Why use this technique?
This technique is especially useful to develop winning stakeholder coalitions. These coalitions are very important: they secure adoption of a preferred solutions. They also protect the solution adoption process during implementation.
This technique classifies stakeholders based on their support or opposition towards the project and its output. It allocates the stakeholders to one of the categories:
- high support
- low support
- high influence (or power)
- low influence (or power)
How to use it?
Step 1: Identify stakeholders. Here you can find some useful techniques that can help you with that.

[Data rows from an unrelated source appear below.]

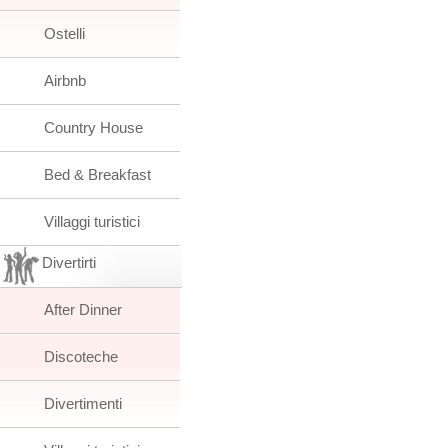
Ostelli
Airbnb
Country House
Bed & Breakfast
Villaggi turistici
Divertirti
After Dinner
Discoteche
Divertimenti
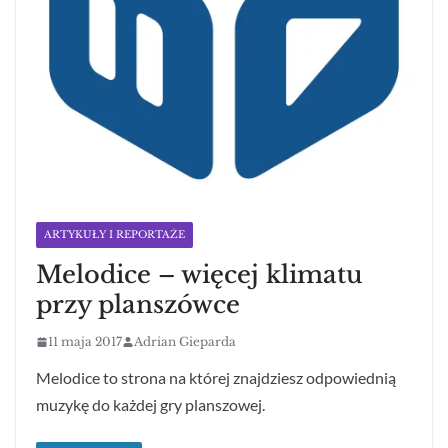
ARTYKUŁY I REPORTAŻE
Melodice – więcej klimatu
przy planszówce
11 maja 2017
Adrian Gieparda
Melodice to strona na której znajdziesz odpowiednią
muzykę do każdej gry planszowej.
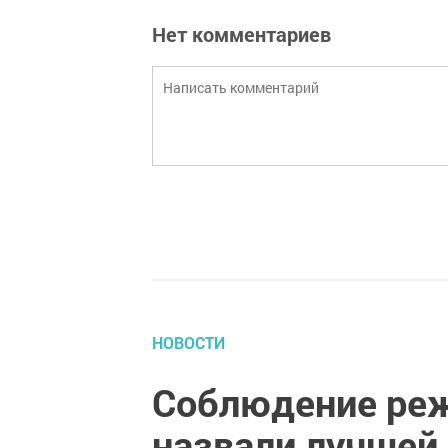
Нет комментариев
НОВОСТИ
Соблюдение ре
назвали лучшей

Step 2: Draw a two dimensional-matrix, see an example below:
Step 3. Classify stakeholders as a “supporters” and “opponents” against the “power/influence” they have over your initiative and its output. “Power/influece” is categorised in “high” or “low”.

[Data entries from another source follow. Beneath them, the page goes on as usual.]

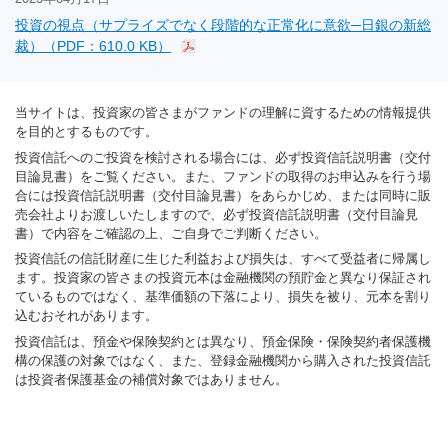
投資の視点（サプライズでなく段階的な正常化に意欲─日銀の新総
裁）（PDF：610.0 KB）
当サイトは、投資家の皆さまがファンドの理解に資するための情報提供
を目的とするものです。
投資信託へのご投資を検討される場合には、必ず投資信託説明書（交付
目論見書）をご覧ください。また、ファンドの取得のお申込みを行う場
合には投資信託説明書（交付目論見書）をあらかじめ、または同時に販
売会社よりお渡しいたしますので、必ず投資信託説明書（交付目論見
書）で内容をご確認の上、ご自身でご判断ください。
投資信託の信託財産に生じた利益および損失は、すべて受益者に帰属し
ます。投資家の皆さまの投資元本は金融機関の預貯金と異なり保証され
ているものではなく、基準価額の下落により、損失を被り、元本を割り
込むおそれがあります。
投資信託は、預金や保険契約とは異なり、預金保険・保険契約者保護機
構の保護の対象ではなく、また、登録金融機関から購入された投資信託
は投資者保護基金の補償対象ではありません。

- The facilitation process is the key to the successful conclusion.
- Common mistake is to draw stakeholders where they should be, or perhaps where a business analyst would like them to be, instead of illustrating the real situation. Therefore it is better to perform this analysis in a team, to create a more objective view of the situation.
- This matrix is a kind of variation of the power/interest matrix, which does not cover stakeholders’ attitudes towards a project and its output. You can use stakeholders who you identified for the power/interest matrix in this technique.

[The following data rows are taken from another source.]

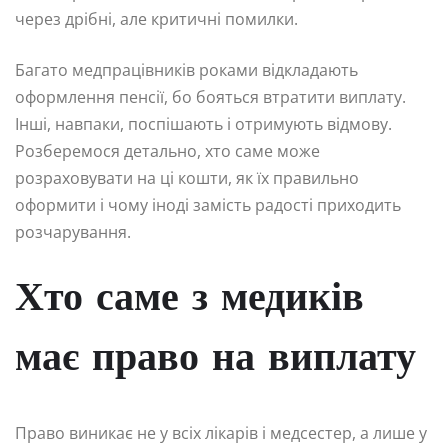
через дрібні, але критичні помилки.
Багато медпрацівників роками відкладають
оформлення пенсії, бо бояться втратити виплату.
Інші, навпаки, поспішають і отримують відмову.
Розберемося детально, хто саме може
розраховувати на ці кошти, як їх правильно
оформити і чому іноді замість радості приходить
розчарування.
Хто саме з медиків
має право на виплату
Право виникає не у всіх лікарів і медсестер, а лише у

Advantages and Disadvantages:
- Helps in creating coalitions for the project and the proposed solution.
- Knowing the attitudes of stakeholders will allow you defining proper engagement approaches.
- Can be subjective,
- To benefit must be performed on regular basis. Stakeholders are dynamic entities, which attitude changes over time. One analysis will give you insight, but when performed on regulaar basis will allow you to detect trends in behaviour.